Susan R. Peck, PhD
Roy S. Herbst, MD, PhD
Chief of Medical Oncology
Associate Director, Translational Research, Yale Comprehensive Cancer Center
Smilow Cancer Hospital at Yale-New Haven, Yale School of Medicine
New Haven, CT
Ignacio I. Wistuba, MD
Jay and Lori Eissenberg Professor in Lung Cancer, Director of the Thoracic Molecular Pathology Lab,
Departments of Pathology and Thoracic/Head & Neck
The University of Texas MD Anderson Cancer Center, Houston, TX
One of the themes at the 13th International Lung Cancer Congress in Huntington Beach, California, last July was the personalization of therapy based on rapidly increasing knowledge of the molecular profile of individual lung cancers. While the number of known mutations and matching targeted agents is relatively limited at present, clinical trials are being designed to identify effective therapies for specific mutations more efficiently. One such study is BATTLE-2, a biomarker-driven trial for patients with metastatic lung cancer. Roy S. Herbst, MD, PhD, and Ignacio I. Wistuba, MD, two of the principal investigators, discussed the study with OncologyLive.
What is BATTLE-2 and why is it important?
The BATTLE-2 trial is a study that is designed to understand how tissue biomarkers predict who will respond to targeted therapy or targeted therapy combinations. The idea behind BATTLE is that every patient gets a biopsy at the time of their treatment so that it reflects the mutational status and biomarker status of their tumor, and then that information is used to put them onto one of four arms of the trial. In this case, the trial has an EGFR inhibitor (erlotinib); an inhibitor of Ras, Raf, and other [signaling molecules] (sorafenib); a combination of erlotinib plus an Akt inhibitor (MK-2206), which is thought to overcome EGFR resistance; and a combination to target KRAS
,⎯a MEK inhibitor (AZD6244) plus an Akt inhibitor (MK-2206).
The way the BATTLE-2 trial works [is that] as soon as the patient has their new biopsy reflecting the tumor at the current time, it goes to Dr Wistuba’s lab. Within a week to 10 days his lab is able to provide a series of markers so we know what the profile is of that patient.
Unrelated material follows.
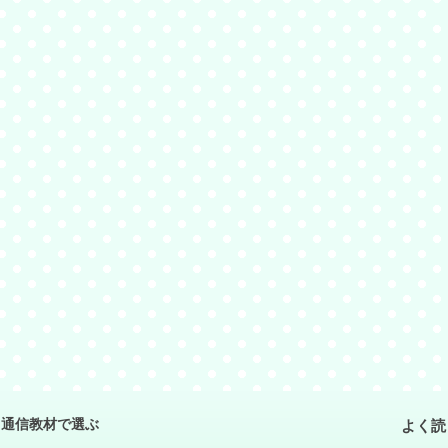
よく読
通信教材で選ぶ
Initially, the patients are equally randomized to each of the four arms, but as time goes by, as we learn how the marker profile predicts who does well, we start to adaptively randomize, meaning that they are more likely to get the arm that will benefit. So, this is an approach that the patients like because they’re not just being strictly randomized, but they’re being sorted based on their profile, and we’re learning. Dr Wistuba is also doing discovery work.Wistuba:
That’s the other important aspect—we use the information to assign the patients to the treatments, but we also use the tissue and the material that we have to potentially discover new things that could benefit future lung cancer patients. We are planning to take all this information and make clinical trials more specific based on what we are learning from these trials. So, it’s not just to assign patients based on the biomarker profile, but to discover new abnormalities in lung cancer that can help the entire field.Herbst:
Maybe 20%-30% of patients have a mutation or biomarker that can be used to give them a helpful therapy, but the other 70% don’t, so we’re going to learn by doing this work in a rigorous way with all the techniques that Dr Wistuba and his lab can employ. Dr Wistuba and I are doing this in collaboration with Dr Vassiliki Papadimitrakopoulou [University of Texas MD Anderson Cancer Center], and Dr J. Jack Lee [University of Texas MD Anderson Cancer Center]. We received an RO1 grant from the National Cancer Institute, so this is receiving peer-reviewed support.Wistuba:
We are also opening this at Yale, where Dr Herbst is now, so we’re going to show that this can be done in a multicenter way, because in the past it has been done at only one institution. By having this biopsy-driven trial in two places, I think this is also a step forward in the field.